My initial impulse was that of embarrassment. Much like Carl Wilson who recently contributed to the 33 1/3 series a slim volume on Céline Dion’s Let’s Talk About Love, my first few weeks of listening were done at low volumes with closed windows lest the neighbors or casual passers-by know my folly. But that is no way to treat this track! This is a behemoth. Whitney does not deliver Dolly’s coos but traverses the world with her chords. As soon as I became comfortable with this new love, the volume raised and the car windows were lowered. I owned it.

Now I’m not thoroughly convinced that this tune has the slightest thing to do with the song Parton’s wrote and performed. I’m interested in how, in discussing the track, my allusions have been spacial and have only referenced the title line of the lyric. I think ‘I Will Always Love You’ obliterates the necessity of language. ‘I Will Always Love You,’ because of its being as a cover, its being as a vehicle and its exhaustive repetitions is post-linguistic. Just as Rachel never truly falls for Frank in the film, I never, for a moment, even register the words Whitney barrels through in her delivery. (I remember an embarrassing moment some years back at a Karaoke bar in which I selected the track in jest, feeling oh-so familiar with it, only to find myself surprisingly at a loss for words - I had no idea how this song I "knew" went.) I know this is ‘I Will Always Love You’ because I know ‘I Will Always Love You.’ It is impossible to hear ‘I Will Always Love You’ (as a recording, a woman singing in a room) as the first few notes find the listener rapt in the exhaustive pop connotations that the song has since endowed.

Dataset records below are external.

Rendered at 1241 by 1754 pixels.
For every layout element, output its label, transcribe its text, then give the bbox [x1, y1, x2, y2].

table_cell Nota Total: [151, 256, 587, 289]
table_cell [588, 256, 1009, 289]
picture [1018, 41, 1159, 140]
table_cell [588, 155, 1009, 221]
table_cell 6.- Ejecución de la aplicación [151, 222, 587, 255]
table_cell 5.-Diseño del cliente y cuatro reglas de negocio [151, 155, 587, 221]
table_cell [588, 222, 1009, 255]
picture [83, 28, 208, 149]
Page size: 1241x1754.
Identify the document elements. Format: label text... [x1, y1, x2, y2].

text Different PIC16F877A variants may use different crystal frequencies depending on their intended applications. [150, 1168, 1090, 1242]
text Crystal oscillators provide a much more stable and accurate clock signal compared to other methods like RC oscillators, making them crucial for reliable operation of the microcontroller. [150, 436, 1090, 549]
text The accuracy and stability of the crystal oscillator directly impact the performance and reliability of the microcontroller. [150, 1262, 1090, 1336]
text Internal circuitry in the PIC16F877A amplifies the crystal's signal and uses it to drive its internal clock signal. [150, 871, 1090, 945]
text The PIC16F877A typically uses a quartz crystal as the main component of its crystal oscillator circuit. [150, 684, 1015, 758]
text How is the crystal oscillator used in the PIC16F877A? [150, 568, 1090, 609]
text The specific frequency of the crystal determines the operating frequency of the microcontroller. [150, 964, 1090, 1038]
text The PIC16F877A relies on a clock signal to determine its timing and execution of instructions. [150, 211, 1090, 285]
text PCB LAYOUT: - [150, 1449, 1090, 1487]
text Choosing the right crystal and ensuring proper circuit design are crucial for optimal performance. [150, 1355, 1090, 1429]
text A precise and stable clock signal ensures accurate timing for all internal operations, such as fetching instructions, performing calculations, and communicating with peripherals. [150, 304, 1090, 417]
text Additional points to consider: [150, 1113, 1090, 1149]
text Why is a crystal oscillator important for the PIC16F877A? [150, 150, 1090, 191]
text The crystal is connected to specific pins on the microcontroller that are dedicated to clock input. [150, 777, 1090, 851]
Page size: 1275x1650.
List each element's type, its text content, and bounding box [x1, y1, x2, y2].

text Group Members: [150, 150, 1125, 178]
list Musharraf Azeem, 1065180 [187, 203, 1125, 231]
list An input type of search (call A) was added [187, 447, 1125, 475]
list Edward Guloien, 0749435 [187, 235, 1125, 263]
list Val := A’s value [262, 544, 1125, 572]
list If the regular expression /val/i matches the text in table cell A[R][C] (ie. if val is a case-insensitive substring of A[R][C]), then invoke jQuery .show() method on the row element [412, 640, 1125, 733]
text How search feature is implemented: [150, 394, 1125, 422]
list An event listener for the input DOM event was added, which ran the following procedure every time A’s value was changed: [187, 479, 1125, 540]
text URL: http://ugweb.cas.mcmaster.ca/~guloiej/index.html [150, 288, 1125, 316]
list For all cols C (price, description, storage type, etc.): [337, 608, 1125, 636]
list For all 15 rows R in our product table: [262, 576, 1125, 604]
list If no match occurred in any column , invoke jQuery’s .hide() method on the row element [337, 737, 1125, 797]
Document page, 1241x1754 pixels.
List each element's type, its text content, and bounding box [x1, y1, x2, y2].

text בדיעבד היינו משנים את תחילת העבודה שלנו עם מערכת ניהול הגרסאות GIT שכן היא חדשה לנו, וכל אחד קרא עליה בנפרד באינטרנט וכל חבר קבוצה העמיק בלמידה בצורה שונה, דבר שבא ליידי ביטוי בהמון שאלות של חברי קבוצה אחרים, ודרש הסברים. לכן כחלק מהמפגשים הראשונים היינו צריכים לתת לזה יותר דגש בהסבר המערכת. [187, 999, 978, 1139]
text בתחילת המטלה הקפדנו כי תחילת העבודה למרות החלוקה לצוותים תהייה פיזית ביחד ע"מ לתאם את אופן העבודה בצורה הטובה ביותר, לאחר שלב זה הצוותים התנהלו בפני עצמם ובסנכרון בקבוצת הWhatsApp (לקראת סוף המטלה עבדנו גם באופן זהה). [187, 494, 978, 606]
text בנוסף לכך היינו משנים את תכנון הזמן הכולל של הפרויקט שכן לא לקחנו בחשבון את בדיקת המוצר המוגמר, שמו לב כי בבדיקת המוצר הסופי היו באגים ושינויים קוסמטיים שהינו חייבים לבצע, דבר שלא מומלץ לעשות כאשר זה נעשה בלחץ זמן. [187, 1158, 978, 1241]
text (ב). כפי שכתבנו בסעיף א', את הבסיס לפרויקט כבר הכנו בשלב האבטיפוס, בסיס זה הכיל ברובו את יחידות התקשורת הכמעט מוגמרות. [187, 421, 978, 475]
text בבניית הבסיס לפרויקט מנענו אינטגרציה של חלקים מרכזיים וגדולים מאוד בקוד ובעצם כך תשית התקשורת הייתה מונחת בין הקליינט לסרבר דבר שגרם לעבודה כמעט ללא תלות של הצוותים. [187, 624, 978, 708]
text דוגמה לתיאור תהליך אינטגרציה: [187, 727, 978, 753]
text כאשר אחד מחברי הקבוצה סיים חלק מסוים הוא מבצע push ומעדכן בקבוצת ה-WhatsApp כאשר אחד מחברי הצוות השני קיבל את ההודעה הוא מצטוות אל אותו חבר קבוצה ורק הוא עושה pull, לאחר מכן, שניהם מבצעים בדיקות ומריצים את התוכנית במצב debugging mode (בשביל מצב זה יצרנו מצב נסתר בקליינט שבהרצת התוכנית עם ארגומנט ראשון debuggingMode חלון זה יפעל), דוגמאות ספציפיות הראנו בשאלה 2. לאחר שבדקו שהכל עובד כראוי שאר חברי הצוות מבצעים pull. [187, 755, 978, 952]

These are personal (at school dances, weddings or my television watching and solitary crying), cultural post- and narratively pre-scribed. The song’s great commercial success has rendered it a glistening beacon of connotation and abstraction. I listen and I recall late night hit collection infomercials. I see scenes from shows as diverse as The Critic and Hedwig and the Angry Inch. I wade through memories so steeped in my unconscious that they’re not truly memories at all, but vague feelings of recognition. And finally I see Rachel Marron. I’ve been doing my best to hear it these past few months, but there I always find myself, on that runway, tugging at my scarf and hurtling into the arms of love. Until I hit repeat and do it all over again.